• Task objective
Provide again, from the entries below, every line from the one containing "192.168.1.15 | 255.255.255.0 | 192.168.1.1 |" through the one containing "1. 将 PC1、PC2 设置在同一个网段，子网地址是：192.168.0.0/24；", exactly as written, and no other line.

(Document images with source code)
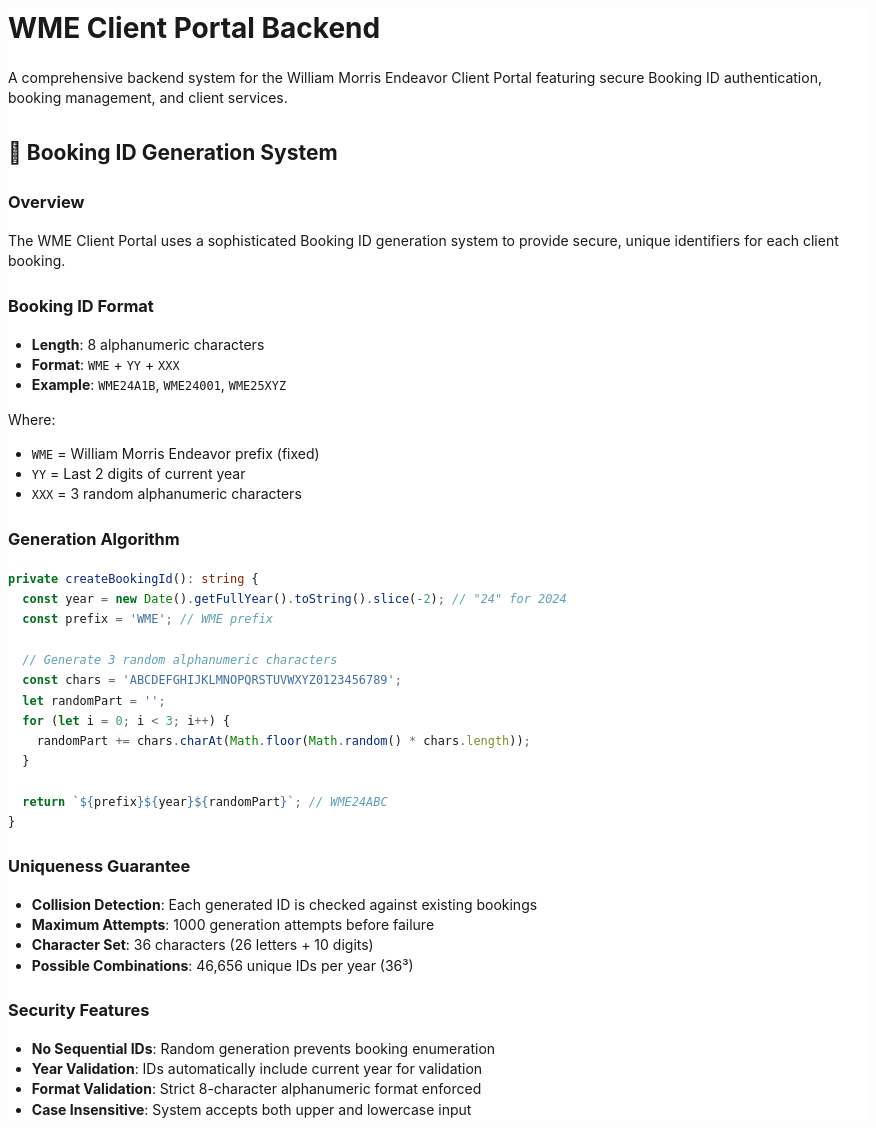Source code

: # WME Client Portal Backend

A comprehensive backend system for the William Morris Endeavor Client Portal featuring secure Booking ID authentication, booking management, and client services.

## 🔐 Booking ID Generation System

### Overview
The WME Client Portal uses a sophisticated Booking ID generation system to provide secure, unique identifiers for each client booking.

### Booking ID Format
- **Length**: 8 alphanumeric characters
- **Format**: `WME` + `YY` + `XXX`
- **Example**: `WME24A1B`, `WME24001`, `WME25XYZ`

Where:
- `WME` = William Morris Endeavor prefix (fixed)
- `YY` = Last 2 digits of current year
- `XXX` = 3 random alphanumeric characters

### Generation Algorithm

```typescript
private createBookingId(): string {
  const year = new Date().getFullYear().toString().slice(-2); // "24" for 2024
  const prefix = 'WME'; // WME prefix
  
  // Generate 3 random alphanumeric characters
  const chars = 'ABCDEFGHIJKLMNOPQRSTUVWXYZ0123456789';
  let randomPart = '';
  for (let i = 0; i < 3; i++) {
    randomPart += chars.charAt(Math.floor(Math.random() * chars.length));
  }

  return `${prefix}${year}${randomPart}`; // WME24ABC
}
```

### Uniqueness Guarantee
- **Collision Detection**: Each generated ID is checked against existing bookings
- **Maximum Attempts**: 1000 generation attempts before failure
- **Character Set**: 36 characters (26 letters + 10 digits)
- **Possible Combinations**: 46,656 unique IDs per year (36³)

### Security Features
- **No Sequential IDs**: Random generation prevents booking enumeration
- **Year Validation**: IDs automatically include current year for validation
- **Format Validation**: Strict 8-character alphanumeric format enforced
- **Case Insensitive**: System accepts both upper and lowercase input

---

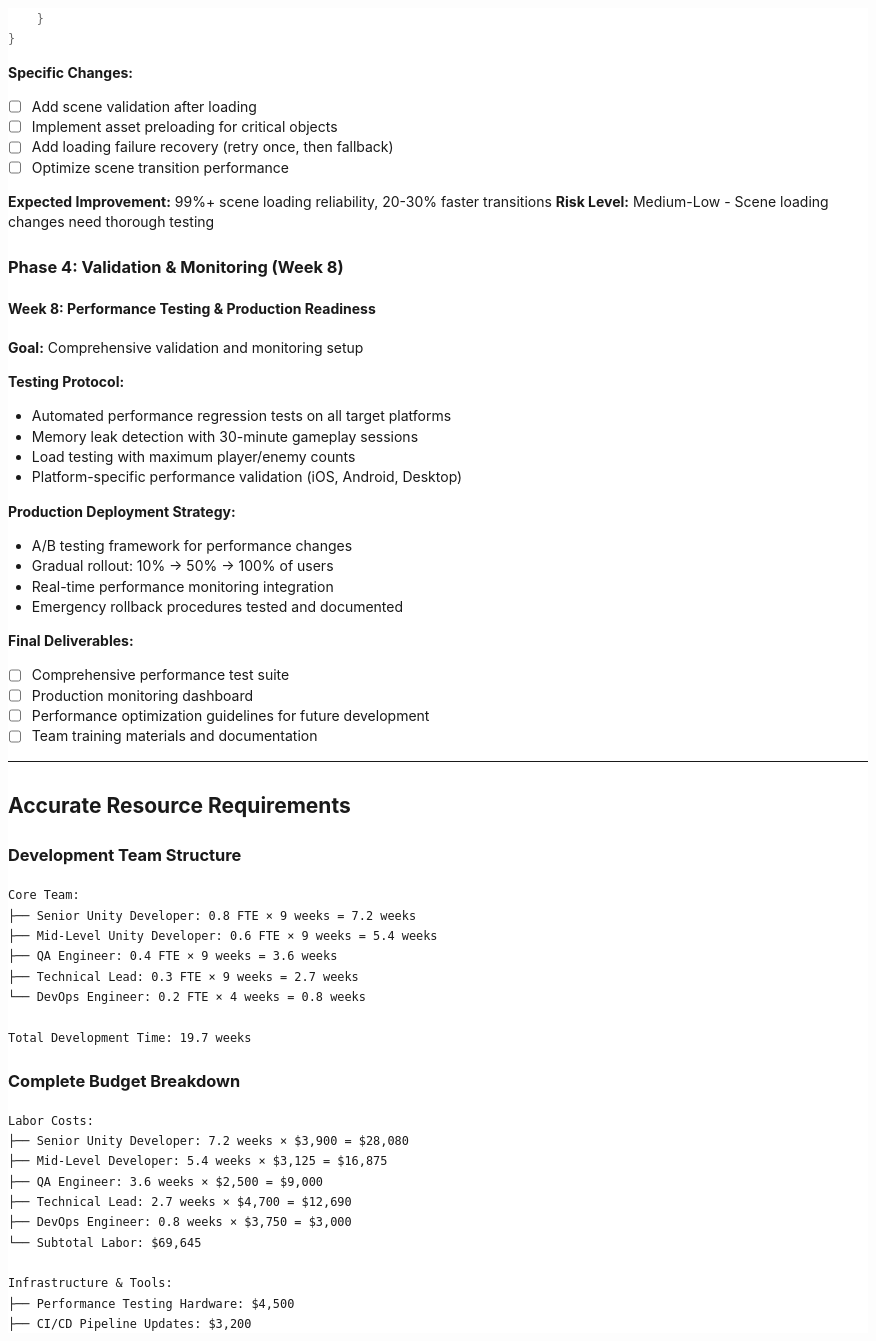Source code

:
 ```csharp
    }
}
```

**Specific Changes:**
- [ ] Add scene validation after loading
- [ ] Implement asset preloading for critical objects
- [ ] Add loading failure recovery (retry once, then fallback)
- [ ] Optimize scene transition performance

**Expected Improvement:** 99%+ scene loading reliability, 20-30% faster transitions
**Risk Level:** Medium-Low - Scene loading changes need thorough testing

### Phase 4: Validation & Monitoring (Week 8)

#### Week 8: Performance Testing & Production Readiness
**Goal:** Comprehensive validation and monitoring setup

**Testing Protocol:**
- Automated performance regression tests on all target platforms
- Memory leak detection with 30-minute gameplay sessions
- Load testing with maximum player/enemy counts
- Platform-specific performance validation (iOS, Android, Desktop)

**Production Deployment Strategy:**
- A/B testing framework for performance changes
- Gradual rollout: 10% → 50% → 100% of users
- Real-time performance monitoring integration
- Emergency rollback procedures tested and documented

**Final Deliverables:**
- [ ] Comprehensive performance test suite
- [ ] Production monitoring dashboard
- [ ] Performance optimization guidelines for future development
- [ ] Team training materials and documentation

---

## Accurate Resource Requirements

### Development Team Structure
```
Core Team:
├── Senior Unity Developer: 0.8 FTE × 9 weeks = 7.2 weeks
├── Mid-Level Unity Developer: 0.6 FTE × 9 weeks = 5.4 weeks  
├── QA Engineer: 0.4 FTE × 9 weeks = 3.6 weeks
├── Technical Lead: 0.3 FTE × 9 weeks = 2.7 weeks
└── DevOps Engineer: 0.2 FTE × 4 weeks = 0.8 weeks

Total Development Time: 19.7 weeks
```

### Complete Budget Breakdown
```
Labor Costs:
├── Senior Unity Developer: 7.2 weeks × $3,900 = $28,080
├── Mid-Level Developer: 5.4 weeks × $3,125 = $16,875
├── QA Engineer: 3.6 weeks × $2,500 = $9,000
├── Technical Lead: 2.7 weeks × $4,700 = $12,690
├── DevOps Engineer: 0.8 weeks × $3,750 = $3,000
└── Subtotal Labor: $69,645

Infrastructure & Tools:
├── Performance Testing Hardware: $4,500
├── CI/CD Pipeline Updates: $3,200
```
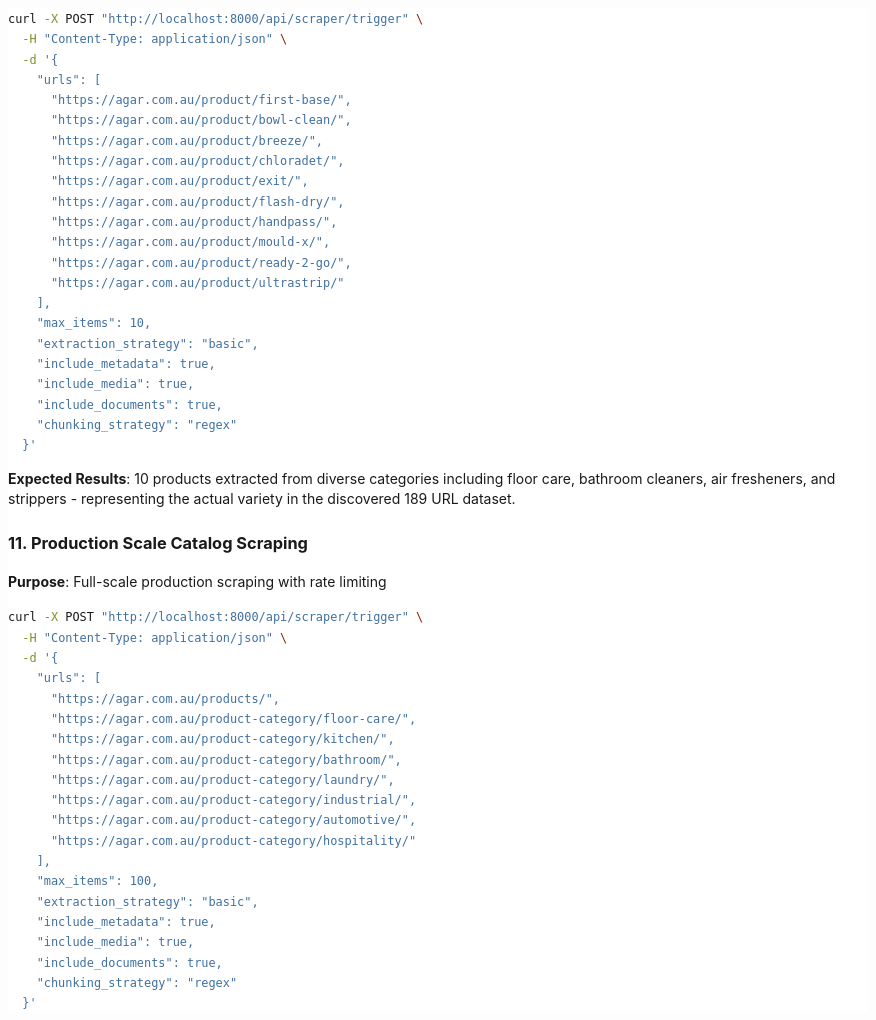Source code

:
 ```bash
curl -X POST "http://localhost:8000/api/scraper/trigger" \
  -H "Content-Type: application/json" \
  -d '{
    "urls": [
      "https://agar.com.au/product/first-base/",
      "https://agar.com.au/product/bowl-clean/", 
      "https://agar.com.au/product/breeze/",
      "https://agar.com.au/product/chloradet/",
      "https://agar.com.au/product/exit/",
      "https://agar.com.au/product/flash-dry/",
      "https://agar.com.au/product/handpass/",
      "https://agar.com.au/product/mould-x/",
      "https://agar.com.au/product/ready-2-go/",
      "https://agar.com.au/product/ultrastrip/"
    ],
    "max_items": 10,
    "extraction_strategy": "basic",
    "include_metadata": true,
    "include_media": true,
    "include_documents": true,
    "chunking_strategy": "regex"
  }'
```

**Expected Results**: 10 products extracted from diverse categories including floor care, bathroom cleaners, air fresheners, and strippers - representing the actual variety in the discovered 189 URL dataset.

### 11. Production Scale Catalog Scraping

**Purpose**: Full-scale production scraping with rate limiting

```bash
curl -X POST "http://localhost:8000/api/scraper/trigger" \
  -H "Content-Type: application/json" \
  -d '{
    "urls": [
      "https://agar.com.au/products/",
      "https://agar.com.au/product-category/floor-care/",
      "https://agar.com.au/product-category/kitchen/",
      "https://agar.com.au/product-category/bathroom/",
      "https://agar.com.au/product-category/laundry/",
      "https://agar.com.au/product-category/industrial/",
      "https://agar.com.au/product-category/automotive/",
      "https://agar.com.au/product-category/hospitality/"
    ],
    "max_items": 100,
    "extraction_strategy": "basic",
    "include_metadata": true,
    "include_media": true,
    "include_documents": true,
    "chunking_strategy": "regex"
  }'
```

* * *

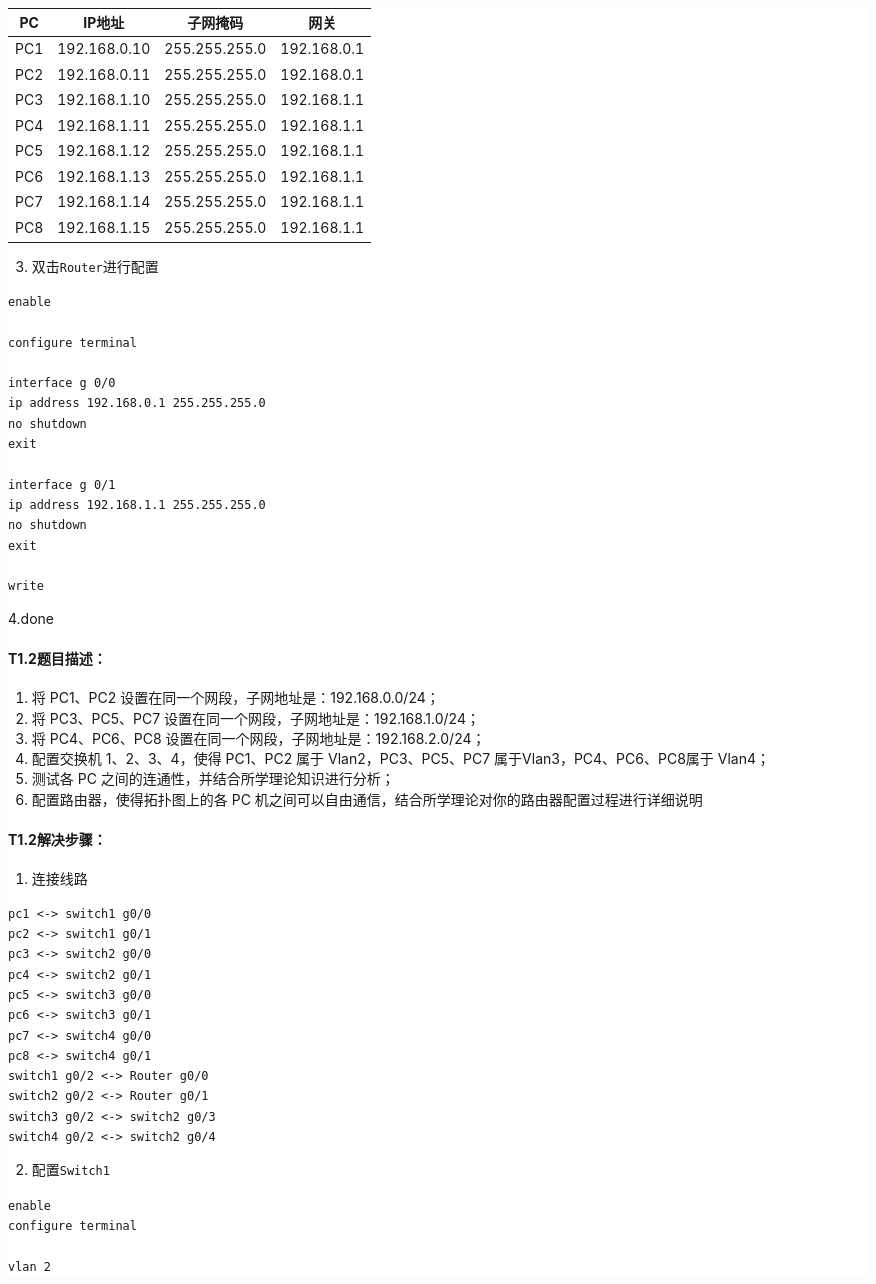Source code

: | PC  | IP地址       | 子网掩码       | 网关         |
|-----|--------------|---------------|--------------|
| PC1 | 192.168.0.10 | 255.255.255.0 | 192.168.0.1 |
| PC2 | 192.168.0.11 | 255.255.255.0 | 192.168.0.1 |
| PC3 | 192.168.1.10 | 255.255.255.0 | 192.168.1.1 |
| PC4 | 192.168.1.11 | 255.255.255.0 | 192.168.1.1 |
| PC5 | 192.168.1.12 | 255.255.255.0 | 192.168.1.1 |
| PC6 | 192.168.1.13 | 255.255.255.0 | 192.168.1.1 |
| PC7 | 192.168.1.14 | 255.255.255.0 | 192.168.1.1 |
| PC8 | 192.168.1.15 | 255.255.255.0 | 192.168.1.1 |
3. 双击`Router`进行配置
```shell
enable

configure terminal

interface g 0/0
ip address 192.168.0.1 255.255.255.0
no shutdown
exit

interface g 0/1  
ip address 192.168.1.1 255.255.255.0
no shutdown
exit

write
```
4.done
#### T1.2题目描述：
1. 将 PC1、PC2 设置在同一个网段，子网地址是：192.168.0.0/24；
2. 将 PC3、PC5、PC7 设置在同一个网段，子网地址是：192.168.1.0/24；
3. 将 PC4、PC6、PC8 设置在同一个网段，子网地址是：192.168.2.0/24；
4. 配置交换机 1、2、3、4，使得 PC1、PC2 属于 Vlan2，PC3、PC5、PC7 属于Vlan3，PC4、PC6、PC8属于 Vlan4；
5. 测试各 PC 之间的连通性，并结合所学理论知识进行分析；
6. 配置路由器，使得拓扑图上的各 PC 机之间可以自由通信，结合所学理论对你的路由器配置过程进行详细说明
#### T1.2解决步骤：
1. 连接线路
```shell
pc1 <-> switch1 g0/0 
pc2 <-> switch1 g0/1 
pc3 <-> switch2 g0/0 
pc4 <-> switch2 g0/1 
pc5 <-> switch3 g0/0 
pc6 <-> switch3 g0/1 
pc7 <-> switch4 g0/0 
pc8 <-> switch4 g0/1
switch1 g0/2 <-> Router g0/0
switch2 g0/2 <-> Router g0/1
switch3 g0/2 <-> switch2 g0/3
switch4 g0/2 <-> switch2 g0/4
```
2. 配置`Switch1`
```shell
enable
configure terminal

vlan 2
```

• Output of the task
| PC8 | 192.168.1.15 | 255.255.255.0 | 192.168.1.1 |
3. 双击`Router`进行配置
```shell
enable

configure terminal

interface g 0/0
ip address 192.168.0.1 255.255.255.0
no shutdown
exit

interface g 0/1  
ip address 192.168.1.1 255.255.255.0
no shutdown
exit

write
```
4.done
#### T1.2题目描述：
1. 将 PC1、PC2 设置在同一个网段，子网地址是：192.168.0.0/24；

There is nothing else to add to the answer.